New Europe

Investment Summary

Musings on Greece

The local equity market is among the worst performers globally, falling approximately 40% year-to-date, even after the recent bounce. This exceeds the declines of around 30% seen in the Italian and Spanish markets, whilst both remain epicenters of the outbreak in Europe. Furthermore, many Greek mid-caps have seen even greater share price declines, despite in most instances being less materially impacted than the financials and industrials heavy index.

However, unlike much of the rest of the world, Greek companies have experience of a true depression. Their recent crisis saw 8 consecutive years of GDP erosion, amounting to a cumulative decline of  around 28%, alongside unemployment soaring above 25% and the imposition of capital controls. This was in the same league as what is now forecast for much of the developed world. As such, not coming from “years of excess”, with many companies already used to operating in crisis mode, substantial de-leveraging having occurred and a population with fresh memory of hard times, Greece’s stock market may actually provide an appealing relative opportunity, given that reported Covid-19 cases currently remain “low” at ~1,200.

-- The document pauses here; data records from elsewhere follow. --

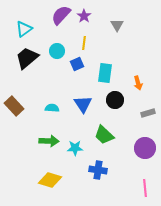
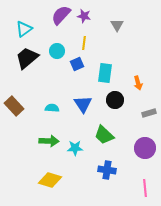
purple star: rotated 24 degrees counterclockwise
gray rectangle: moved 1 px right
blue cross: moved 9 px right
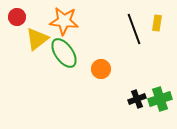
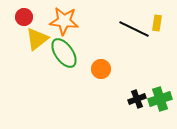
red circle: moved 7 px right
black line: rotated 44 degrees counterclockwise
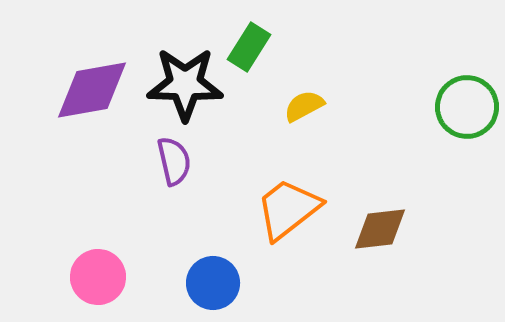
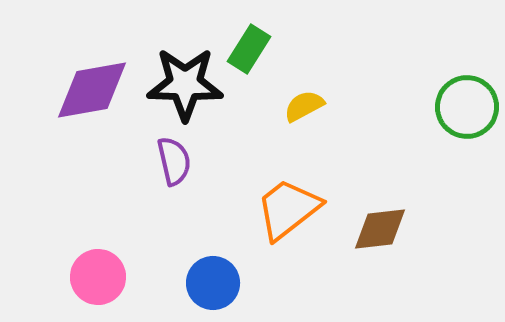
green rectangle: moved 2 px down
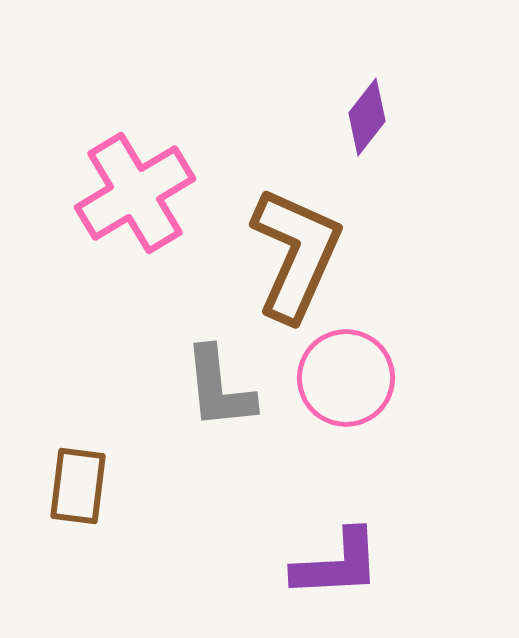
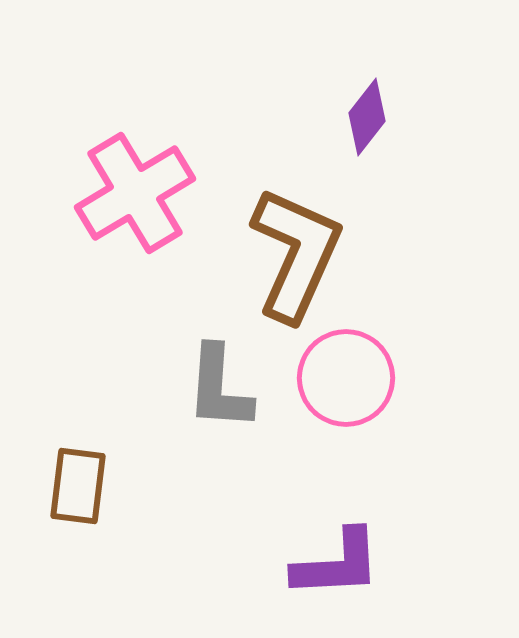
gray L-shape: rotated 10 degrees clockwise
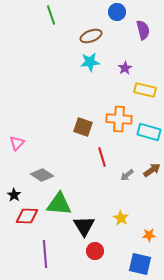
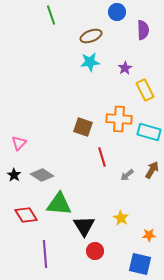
purple semicircle: rotated 12 degrees clockwise
yellow rectangle: rotated 50 degrees clockwise
pink triangle: moved 2 px right
brown arrow: rotated 24 degrees counterclockwise
black star: moved 20 px up
red diamond: moved 1 px left, 1 px up; rotated 55 degrees clockwise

Companies worth considering

  • TAV – Airport operator – Turkey – EUR833m Market Cap
    1. TAV is a Turkish, MENA & CIS Airport operator, controlled by Aéroports de Paris (ADP), with approximately E800m cash on hand and less than E500m net debt, a large part of which is to ADP- thus enough resources on hand to survive even a prolonged shutdown, with ADP likely to provide support if needed.
    2. Their airport mix is focused on summer tourism and Islamic pilgrimages, meaning that the shutdown has come at a period of low volumes anyway, so the impact has been far less material than for many sector peers.
    3. Assuming a conservative normalised EBITDA (still way below 2019 levels), the shares trade on 4-5x EV/EBITDA, suggesting an upside of 100-200%, even without being too ambitious once conditions improve.
  • Mercator Medical Medical Glove Manufacturer – Poland – EUR45m Market Cap
    1. Mercator Medical is a supplier of medical and protective gloves to Europe from their Polish factory and to Asia from a newly created facility in Thailand.
    2. Seeing an obvious demand growth, that is likely to sustain for 1-2 years post-pandemic, as everyone is building contingency supplies. Indeed, after SARS, listed Malaysian medical glove producers saw their share prices rise 100-200% after the end of the outbreak.
    3. Margins should increase materially, as pricing power is likely strong (nobody haggling today), whilst input prices have fallen due to the weak global economy. The company is heavily leveraged due to the debt-financed construction of its newly completed plant in Thailand, so investors benefit from substantial potential EPS growth, whilst being one of the few indebted companies not to have concerns about in the current environment. Likely trading on 2020F P/E of only 5-6x, due to its orphaned status.
  • Georgia Healthcare – Medical Services Provider – Georgia – E110m Market Cap
    1. Georgia Healthcare is a dominant and diversified healthcare company in Georgia, with hospitals, clinics, dental surgeries, pharmacies, medical insurance and distribution units.
    2. For them it’s largely business as usual, with several years of double digits revenue growth ahead, and margin improvement, having just finished a multi-year capex program.
    3. Trading at a ~25% 2020F FcF yield, with no debt issues and a London listing.